As 2013 comes to an end, we are still without a new farm bill.  Both the U.S. Senate and House passed versions of the new farm bill in 2013.  The Senate Agriculture Committee approved its version of the 2013 farm bill (S. 954, the Agriculture Reform, Food, and Jobs Acts of 2013) on May 14, 2013.  The next day, the House Agriculture Committee approved its version of the farm bill (H.R. 1947, the Federal Agriculture Reform and Risk Management Act of 2013).  The House and Senate conference committee continue to negotiate the final version of the farm bill and recent reports suggest that a bill will be ready in January.  The 2008 farm bill officially expired on Sept. 30, 2013; however, the U.S. House of Representatives voted Dec. 12 to extend the 2008 farm bill through January, after the committee failed to agree on a new bill.

Within the bills passed by the U.S. Senate and House are provisions that would reshape the structure of farm commodity support, expand crop insurance coverage, consolidate conservation programs, and reauthorize and revise nutrition assistance.  The new farm bill will likely involve some major changes in the safety net programs available for farm operations, and will likely eliminate direct payments to farmers, which have existed since the late 1990s, and revise counter-cyclical price and revenue support programs.  The next farm bill will likely lower the maximum acreage in the Conservation Reserve Program (CRP) from the current level of 32 million acres down to a maximum of 24 million acres in CRP during the next five years in order to increase crop production acreage in the U.S. 

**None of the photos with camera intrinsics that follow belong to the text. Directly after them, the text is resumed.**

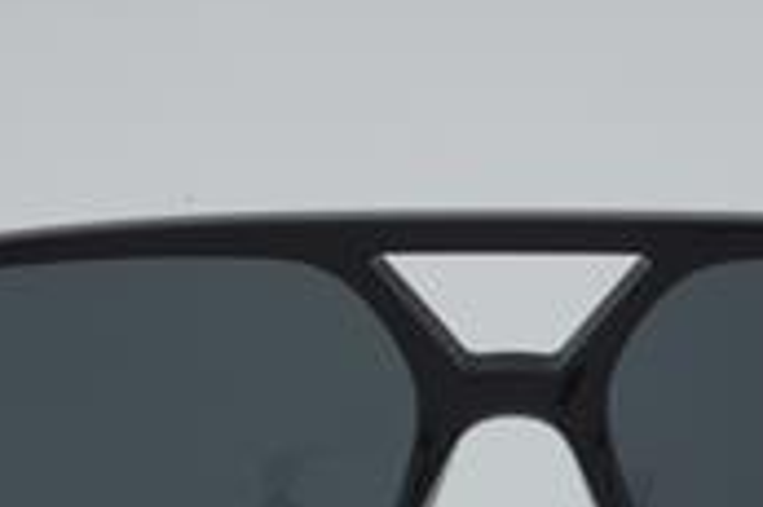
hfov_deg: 16.9
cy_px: 533
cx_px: 516
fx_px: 2565
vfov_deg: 11.2
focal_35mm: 121
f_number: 32
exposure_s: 1/4
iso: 100
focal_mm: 35
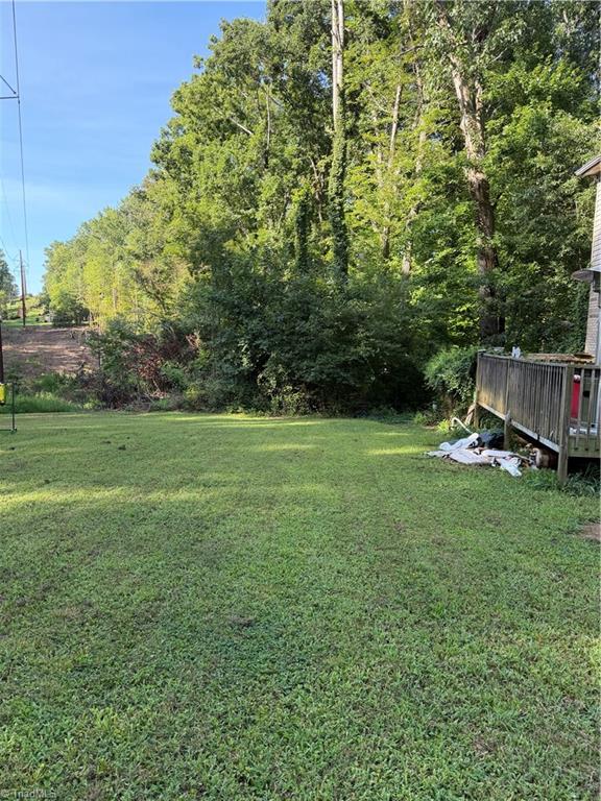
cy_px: 400
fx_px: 556
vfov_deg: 71.6
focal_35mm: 24
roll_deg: -0.8
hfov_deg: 56.8
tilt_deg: -6.9
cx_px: 300
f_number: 1.78
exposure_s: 1/507
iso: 100
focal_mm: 6.76
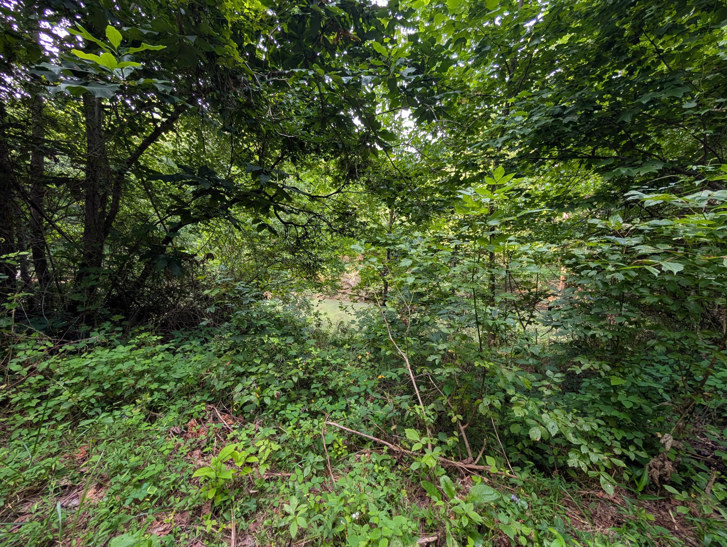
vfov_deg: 94.6
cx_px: 364
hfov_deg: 110.5
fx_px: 252
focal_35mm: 12
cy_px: 274
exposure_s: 1/149
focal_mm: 2.02
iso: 101
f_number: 1.7
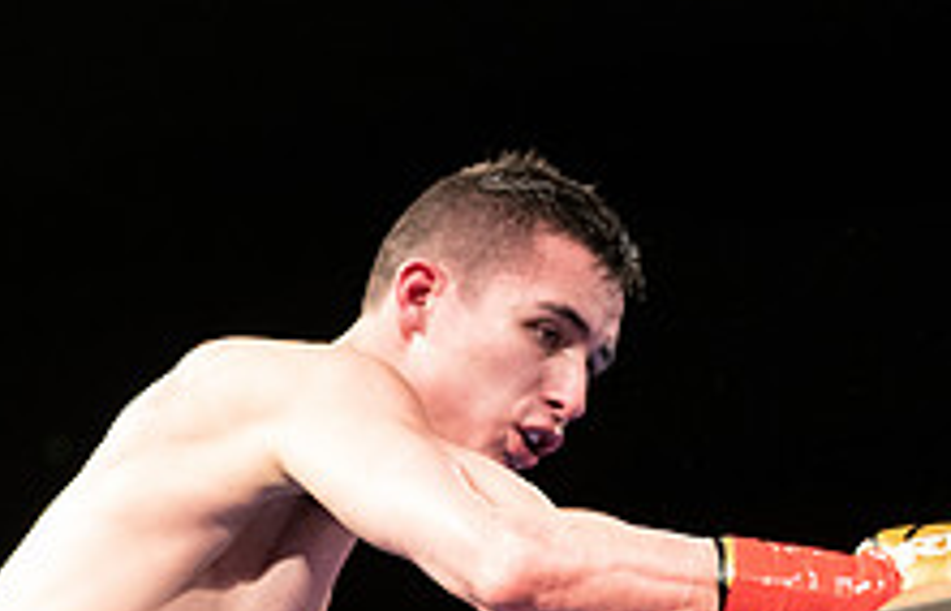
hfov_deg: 10.9
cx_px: 362
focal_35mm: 190
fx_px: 4964
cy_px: 634
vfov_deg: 7.0
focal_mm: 62
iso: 2000
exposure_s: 1/1000
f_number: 2.8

While some parts of the farm bill are still unknown, crop insurance will most likely be a prominent part of the new legislation.  With direct payments being eliminated, the crop insurance program is set to become agriculture’s primary safety net.  The federal crop insurance program makes available subsidized crop insurance to producers who purchase a policy to protect against individual farm losses in yield, crop revenue, or whole farm revenue.  A report released this summer suggests offering lower insurance premiums to farmers who use practices like no-till farming, cover cropping, and efficient irrigation to reduce drought risk.  Under the Senate farm bill, conservation compliance would be required for crop insurance participation in the future.  In order to receive crop insurance premium subsidies, under the Senate bill, producers must be in compliance with wetland conservation requirements and conservation requirements for highly erodible land.